Friday, February 22, 2008
This story is careening like the salted twists of a giant pretzel, like Johannes Kepler’s understanding of the universe. Earlier this week, Michael Fleming, of Eugene, Oregon, let a radio DJ post a 3-year-old pretzel found in a bag of Rold Gold on eBay, saying that he thought it resembled the Virgin Mary holding Baby Jesus. According to this article from The Oregonian, Fleming has this to say about his pretzel: “People seemed generally moved by these images . . . And they really seem to believe that the Virgin Mary is before them.” The pretzel got a big publicity boost from Tanner Hanney, host of KVAL radio’s “Donkey Show.” Hanney is eschewing the spiritual side of these phenomena: “We're kind of capitalizing on the stupidity of eBay and that people will buy anything.”
Calling eBay stupid seems stupid to me, but Hanney’s point about people’s willingness to buy pretty much anything is spot-on. The bidding on Fleming’s pretzel has reached $10,950. In terms of this story, however, the bigger point is people’s willingness to try selling pretty much anything on eBay, like this spate of Virgin Mary pretzels, all put on auction within the last couple of days.
The seller of this one makes no secret about needing some quick cash.
And then there’s this one (above), found four months ago, but just now offered up in light of all this hoopla.
I like this one: Mary kneeling in prayer.
And for good measure, especially if $1.75 is more in your price range.
This is not the first such pretzel auctioned on eBay. Back in 2005, the online casino Goldenpalace.com (the folks who bought Diana Duyser’s grilled cheese for $28,000) bought a Virgin Mary pretzel for $10,600 (below).
Some of these pretzels are being sold by people who claim that these shapes, by virtue of being noticed before they were chomped, are holy signs of a higher power.
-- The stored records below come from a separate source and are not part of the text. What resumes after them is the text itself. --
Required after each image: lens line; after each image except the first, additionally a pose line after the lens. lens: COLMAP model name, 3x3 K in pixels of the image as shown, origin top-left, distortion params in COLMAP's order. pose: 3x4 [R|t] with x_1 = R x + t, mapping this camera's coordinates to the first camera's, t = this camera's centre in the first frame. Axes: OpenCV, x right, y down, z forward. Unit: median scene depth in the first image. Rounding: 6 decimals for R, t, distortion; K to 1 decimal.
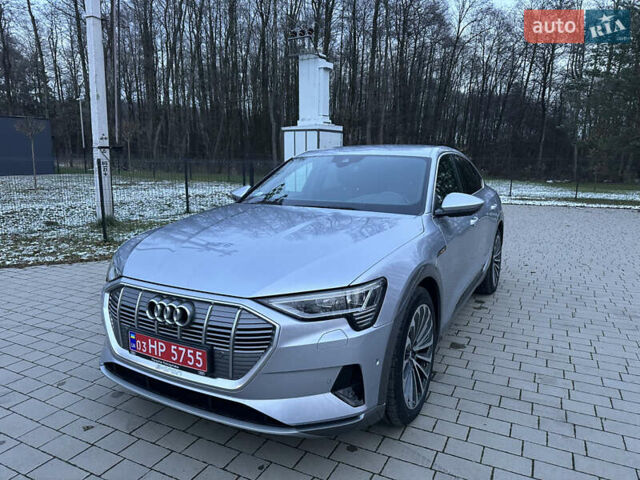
lens RADIAL K [[449.2, 0, 303.1], [0, 449.2, 241.7], [0, 0, 1]] dist [0.086945, -0.082665]
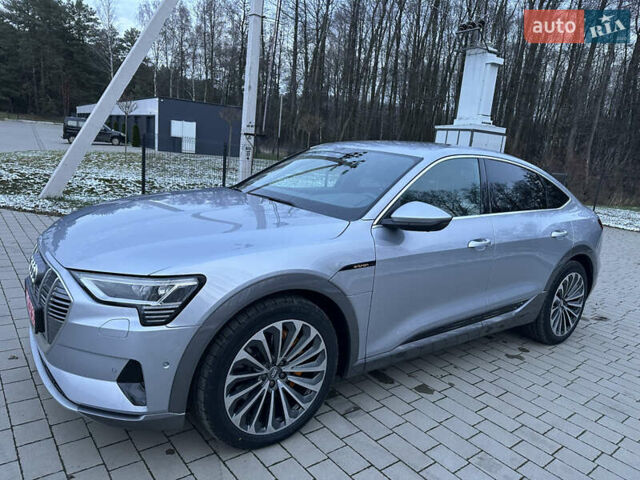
lens RADIAL K [[447.7, 0, 318.0], [0, 447.7, 231.8], [0, 0, 1]] dist [0.062909, -0.085158]
pose [[0.906300, 0.150247, -0.395026, 0.184880], [-0.156907, 0.987490, 0.015599, -0.014294], [0.392428, 0.047845, 0.918538, 0.067956]]
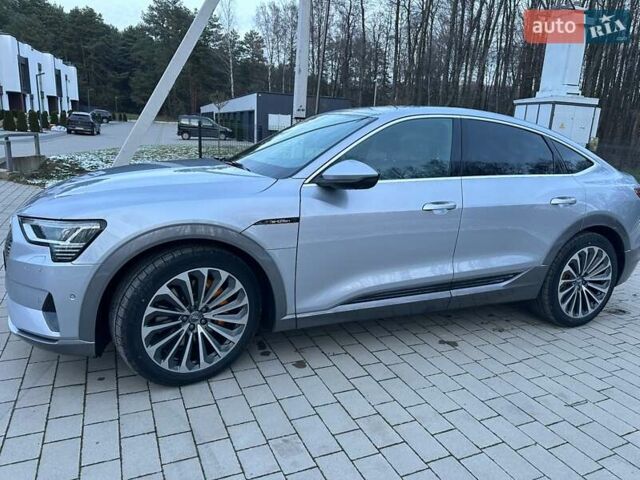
lens RADIAL K [[447.7, 0, 318.0], [0, 447.7, 231.8], [0, 0, 1]] dist [0.062909, -0.085158]
pose [[0.786226, 0.168652, -0.594478, 0.293388], [-0.157102, 0.984979, 0.071661, -0.010756], [0.597635, 0.037052, 0.800912, 0.122433]]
Others clearly went looking for some misshaped rolled dough and, voila! Either way, there are some interesting religious connections to pretzels. The origin of the pretzel is debated, but German bakery signage from the early 12th century is the earliest verifiable appearance of these tasty snacks. (As an aside, when I was in Frankfurt last October, I had an amazing ham and cheese sandwich, with great tangy mustard, on pretzel bread, something I had never had before. Loved it.)
One unsubstantiated reference credits an Italian monk who in 610 C.E. made pretzels to reward children for learning their prayers. The theory goes on to claim that the shape was intended to evoke the devotional pose of arms crossed against one’s chest.
There is also a connection between pretzels and Lent in that the snacks were eaten to make up for abstaining from other foods. In his book Astronomia nova, published in 1609, Johannes Kepler, assuming Earth as the center of the universe, equated the movement of orbiting planets “with the appearance of Lenten bread.” That’s a pretzel to you and me.
We’ll see how many of these pretzels sell, and for how much. Does anyone else think that these Virgin Mary pretzels look like something Pablo Picasso might have done had he been a baker? Makes me thirsty for a beer!